Rail lines passing through modern-day Winter Park were first built by the South Florida Railroad (SFR), which ran between Orlando and Sanford, in 1880. The city was planned around the railroad tracks, and a small depot was built in 1882.

A combined passenger station and freight depot was built in 1913 by the Atlantic Coast Line Railroad (ACL), which had acquired the SFR in 1902.

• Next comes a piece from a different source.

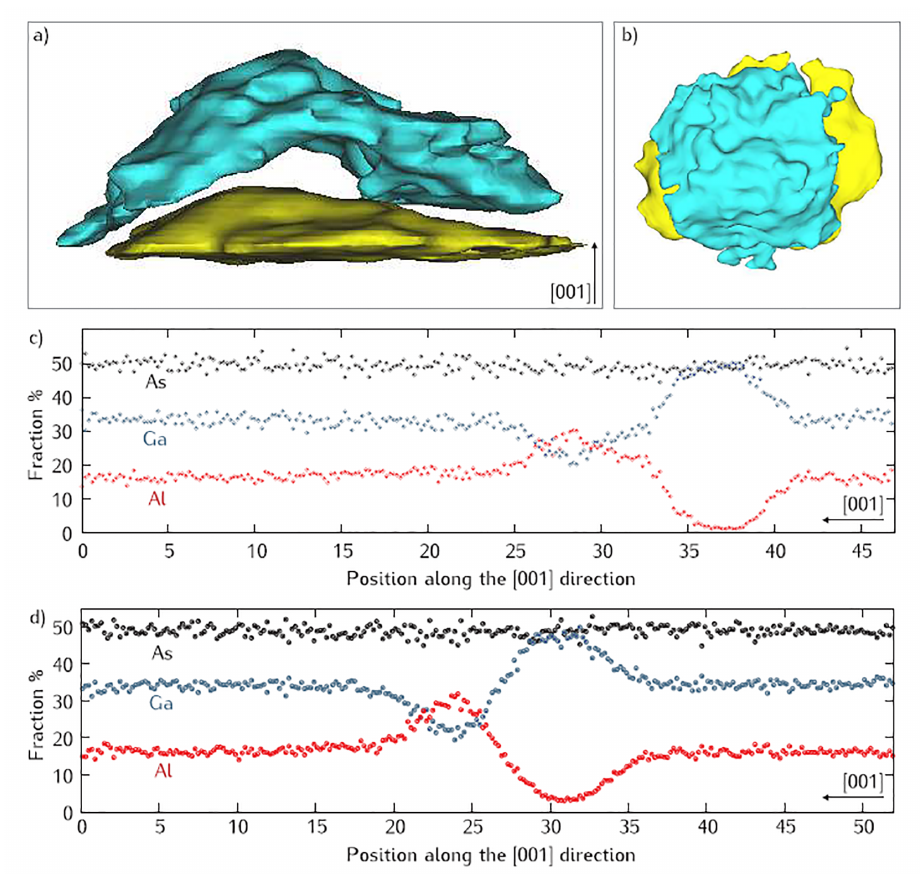
Figure 12. 88% Ga iso-surface (yellow) and 50% Al iso-surface (blue) in a 3D APT data set, outlining a QD grown from 3 MLs of Ga, and its Al-rich cap: ( a ) 40 × 20 nm 2 side view; ( b ) 50 × 50 nm 2 top view; Ga and Al concentration profiles along the [001] direction for a QD grown from ( c ) 3 ML of Ga and ( d ) 5 ML of Ga. The Al-rich cap is separated from the pure GaAs by an intermixed region. Adopted from Ref.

A newer station was built by the ACL in 1962. The station was directly adjacent to Central Park, a municipal green space, and was also one block away from Park Avenue, a street lined with upscale boutiques and restaurants. Passenger service was moved to this station, but the older station remained in active use for freight until 1982, when it was purchased by the city. It is now used as a venue for a weekly farmer's market, weddings, and other special events.

=== Current station ===
In 2008, the city of Winter Park began to solicit public input on a larger replacement for the 1962 station. Construction on the new station began on February 14, 2013. The station was built at a cost of $1.2 million, $950,000 of which was provided by a Bus and Bus Facilities grant from the Federal Transit Administration. It is LEED Silver certified.

The architecture of the Winter Park station and platform canopies are notably distinct from other SunRail stations, being built with white gabled roofs in the Craftsman architectural style. This design was chosen to reflect the early-20th century architecture of Winter Park's historic downtown. The building is topped with a weather vane depicting a peacock, which is the city's official symbol. Following the opening of the new station on March 3, 2014, the 1962-built ACL depot was closed and demolished.

On November 10, 2024, the Silver Star was merged with the as the Floridian.